[lbo-talk] at least he's black!

Dennis Claxton ddclaxton at earthlink.net
Fri Feb 15 12:41:03 PST 2008


At 10:05 AM 2/15/2008, you wrote:
> > the fact that racism is a
> > integral element of all
> > social institutions.....
>
>[Ws:] Can you demonstrate that "fact" in a matter of
>fact manner? Seriously, I'd rather go with Obama's
>10% figure, which is of course a figure of speech,
>than with the above statement that surely looks like
>bombastic hyperbole.
>
>Wojtek

Here's a couple things posted recently to this list:

ER docs give whites narcotics more often

By CARLA K. JOHNSON, Associated Press Writer Tue Jan 1, 5:53 PM ET

Emergency room doctors are prescribing strong narcotics more often to patients who complain of pain, but minorities are less likely to get them than whites, a new study finds. Even for the severe pain of kidney stones, minorities were prescribed narcotics such as oxycodone and morphine less frequently than whites.

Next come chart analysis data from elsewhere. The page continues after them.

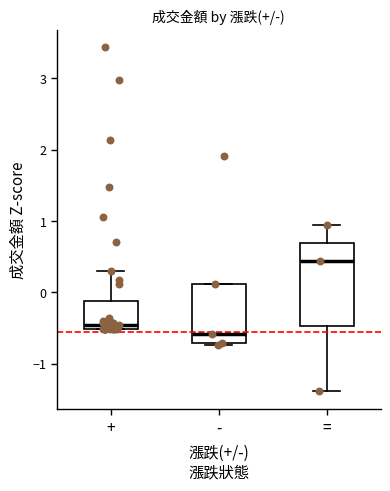

Reading left to right, transcribe this box plot: for each box, give where its median line is, the range the box spans, and where its two whiskers end, as read against the y-axis. The values are not printed on the chart, so give them approximately, as read against the axis.

+: median -0.5 (just above the box's lower edge), box -0.5 to -0.1, whiskers -0.5 to 0.3
-: median -0.6, box -0.7 to 0.1, whiskers -0.7 to 0.1
=: median 0.4, box -0.5 to 0.7, whiskers -1.4 to 0.9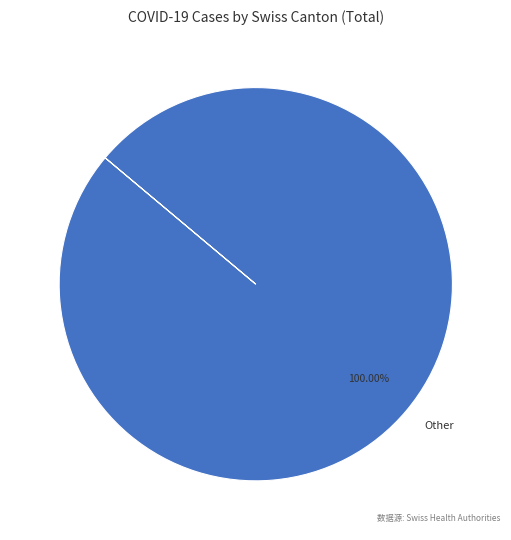

Does Other represent more than half of the total?

Yes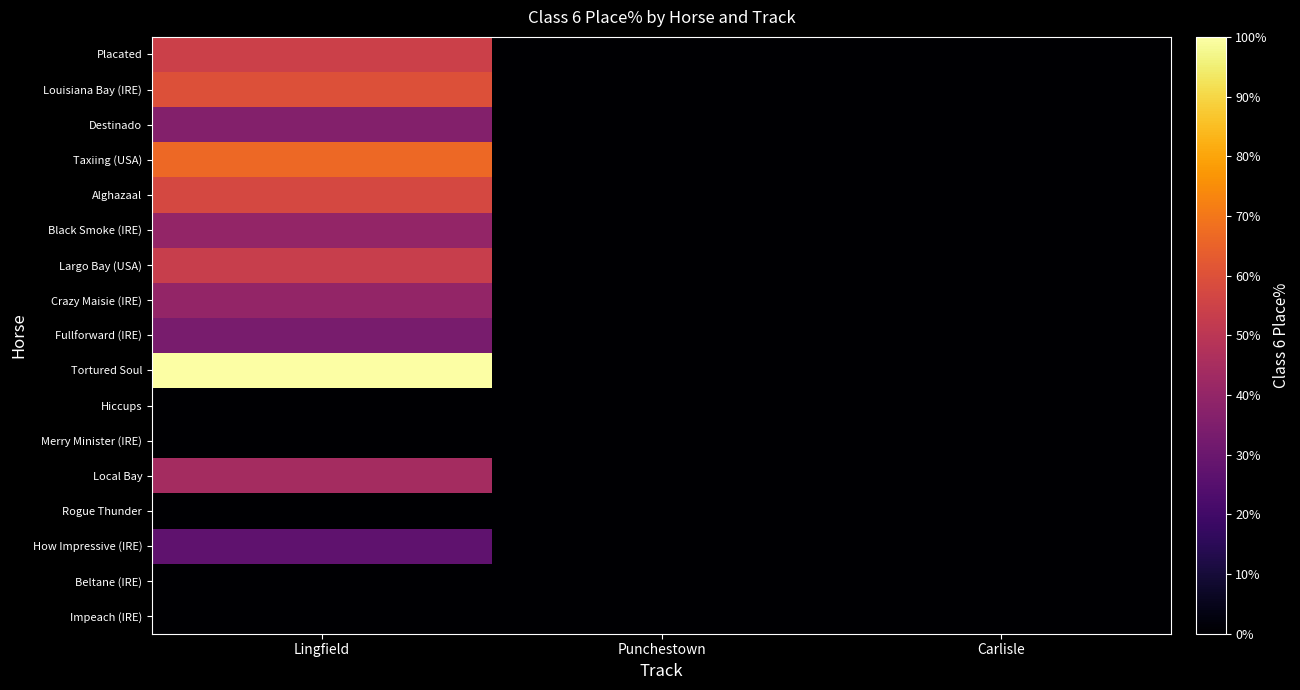

At which category is the sum across all series the highest?

Lingfield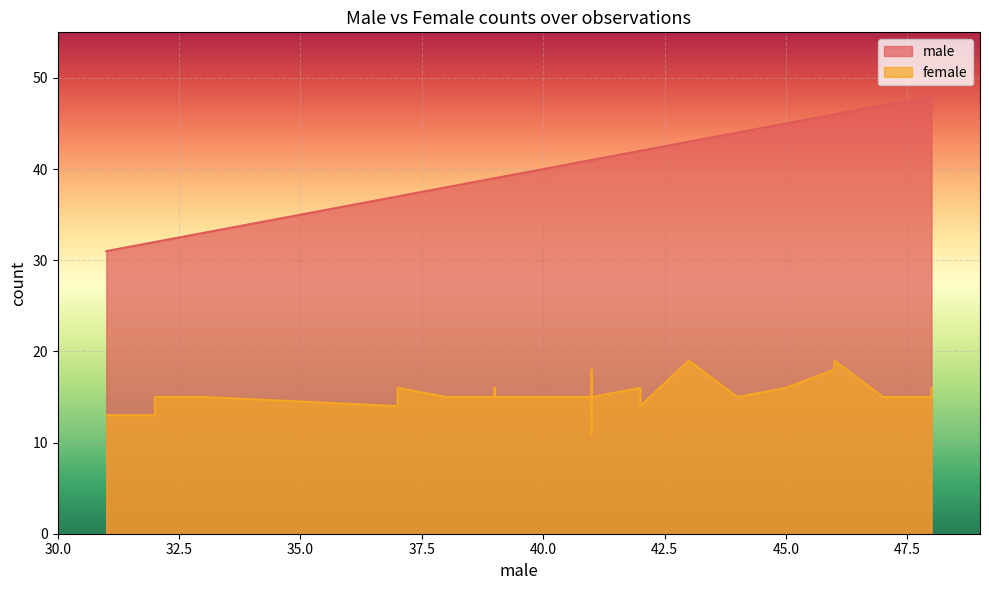

The male series shows 47 at 17. True or false?

False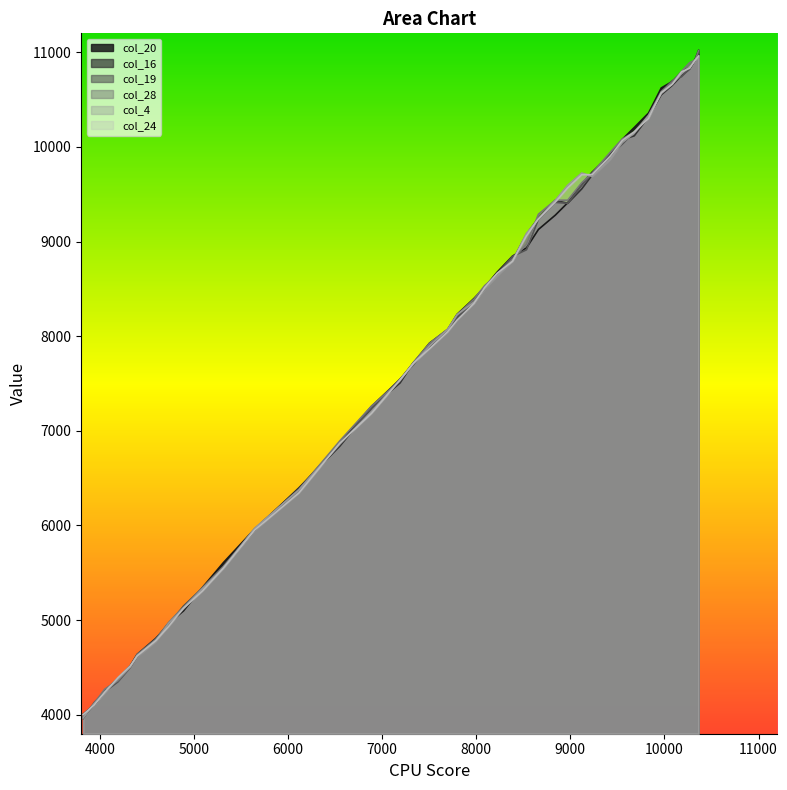

What is the total value across all series at 4889?

30752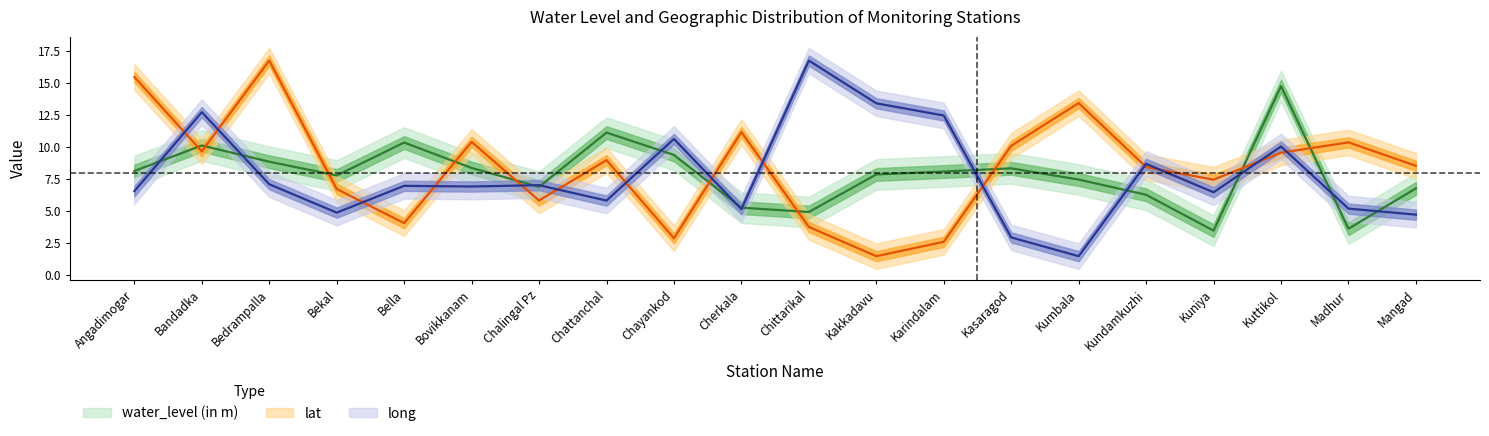

True or false: water_level (in m) and lat cross at least once.

True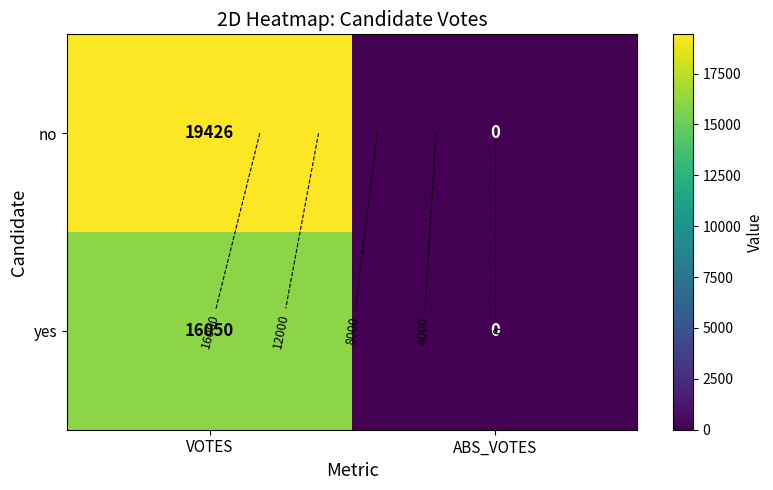

True or false: yes has a value of 22330 at VOTES.

False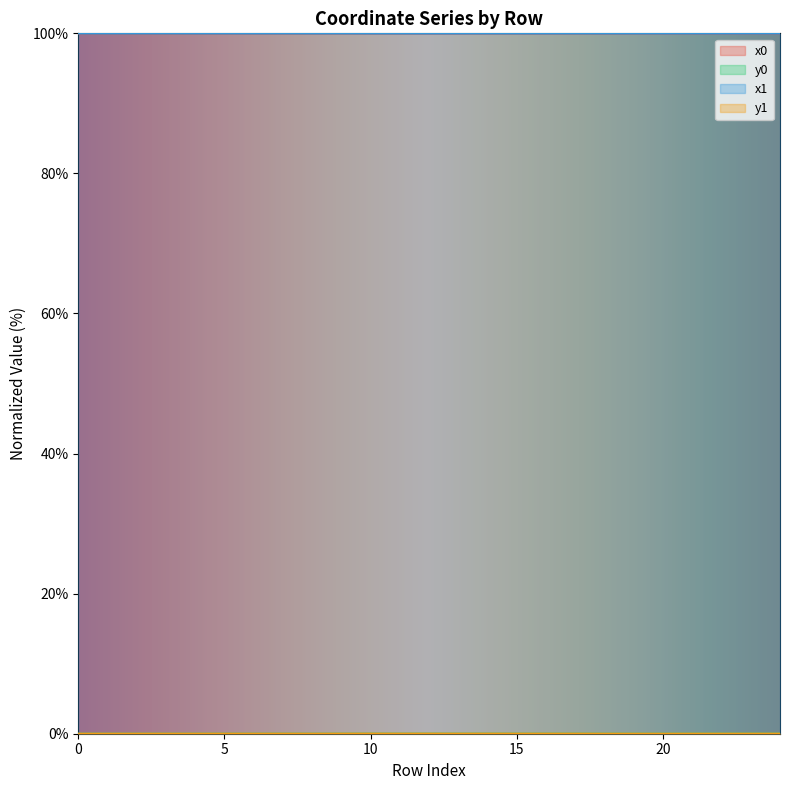

How many data points in y0 are above 0?

22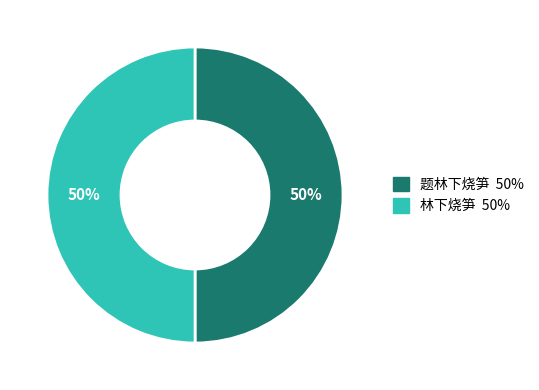

Count the number of slices in the pie.

2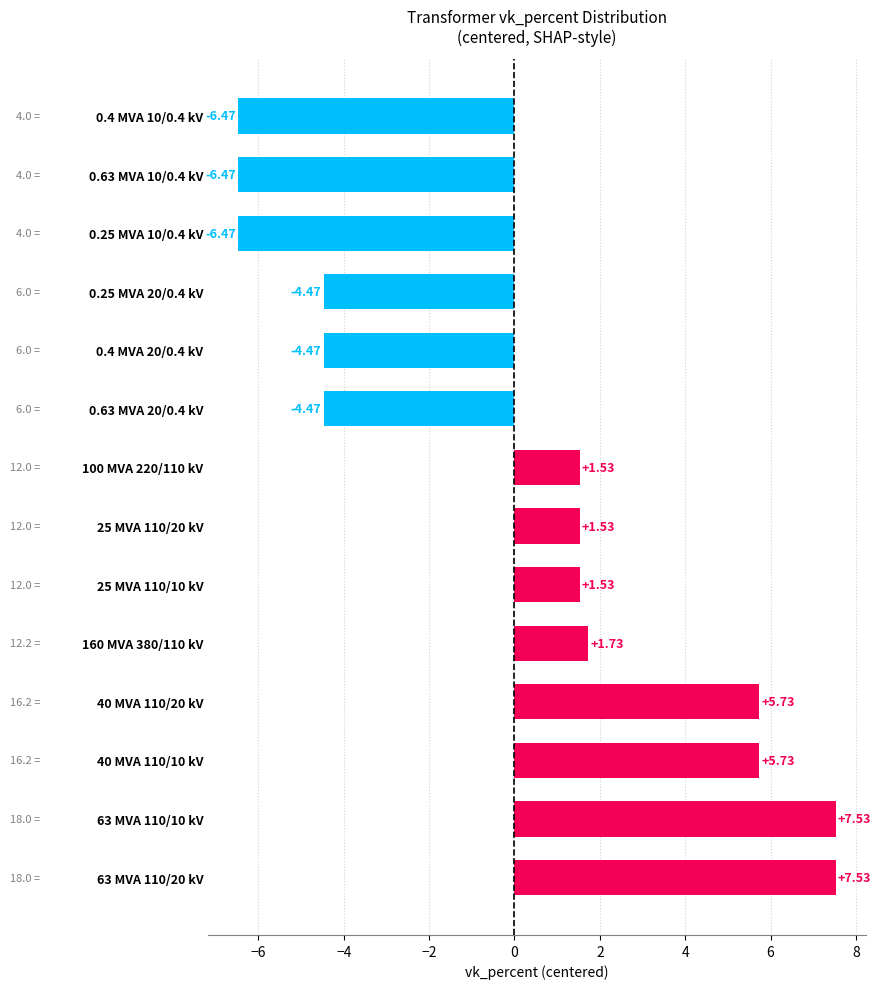

What is the change in value from 63 MVA 110/10 kV to 0.63 MVA 10/0.4 kV?

-14.0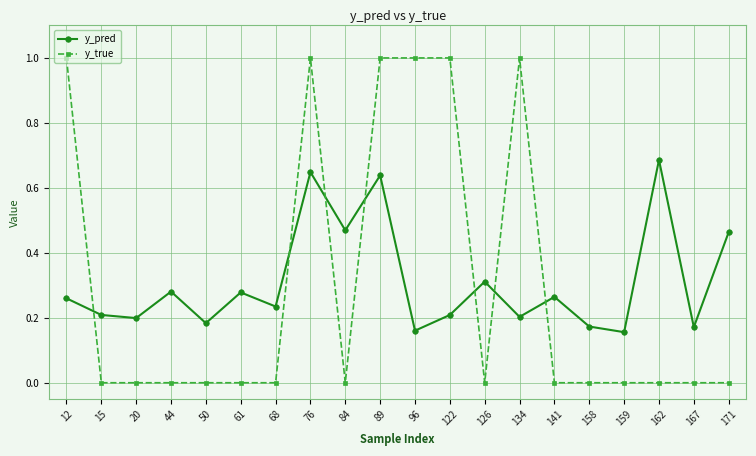

Is it true that y_pred equals 0.1 at 84?

False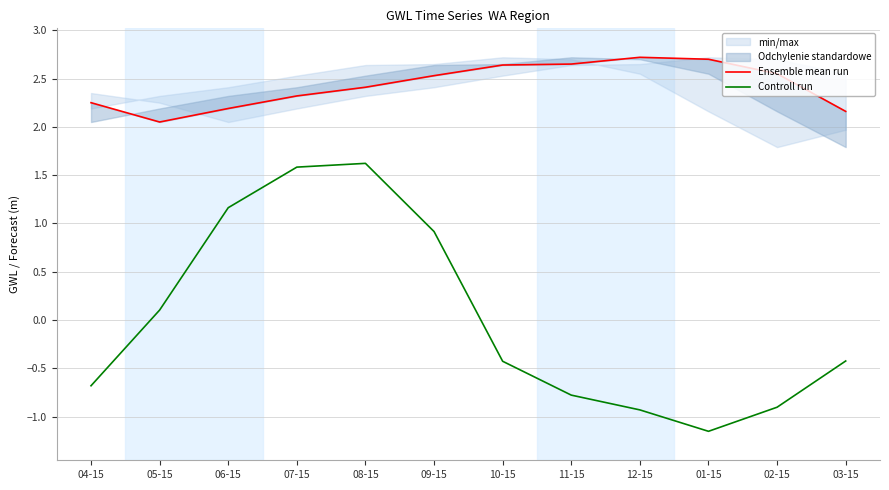

At how many categories does at least one series exceed 0?

12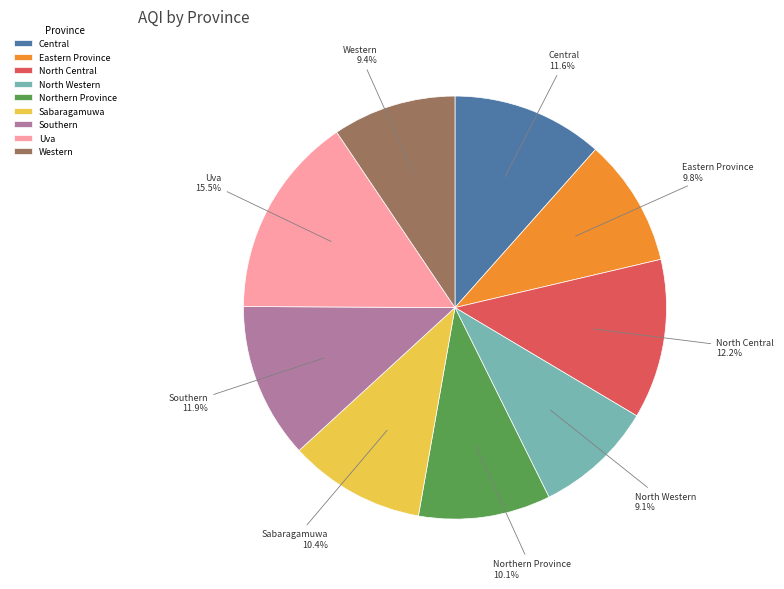

Is the sum of Western and Sabaragamuwa greater than half?

No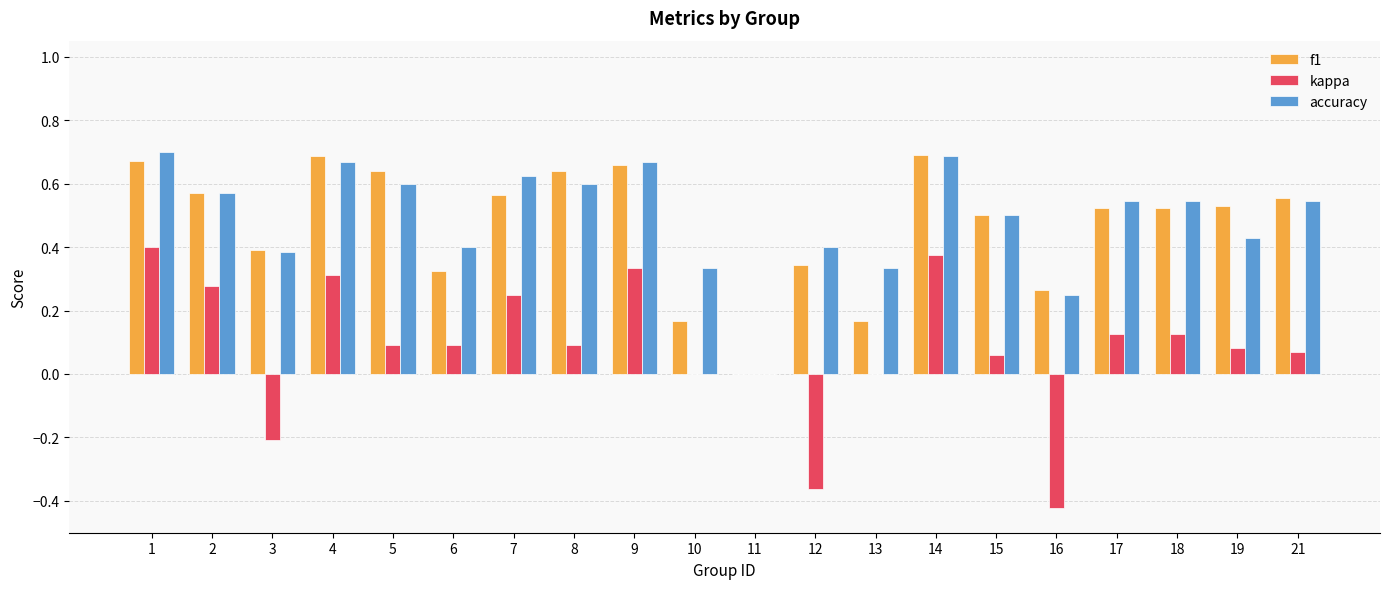

Which series changed the most between 9 and 18?

kappa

The analysis of more than 150,000 emergency room visits over 13 years found differences in prescribing by race in both urban and rural hospitals, in all U.S. regions and for every type of pain.

"The gaps between whites and nonwhites have not appeared to close at all," said study co-author Dr. Mark Pletcher of the University of California, San Francisco.

---------------------------------------------------------------------------------------

ScienceDaily (Feb. 8, 2008) ­ Crude historical depictions of African Americans as ape-like may have disappeared from mainstream U.S. culture, but research presented in a new paper by psychologists at Stanford, Pennsylvania State University and the University of California-Berkeley reveals that many Americans subconsciously associate blacks with apes.

In addition, the findings show that society is more likely to condone violence against black criminal suspects as a result of its broader inability to accept African Americans as fully human, according to the researchers.

Co-author Jennifer Eberhardt, a Stanford associate professor of psychology who is black, said she was shocked by the results, particularly since they involved subjects born after Jim Crow and the civil rights movement. "This was actually some of the most depressing work I have done," she said. "This shook me up. You have suspicions when you do the work­intuitions­you have a hunch. But it was hard to prepare for how strong [the black-ape association] was­how we were able to pick it up every time."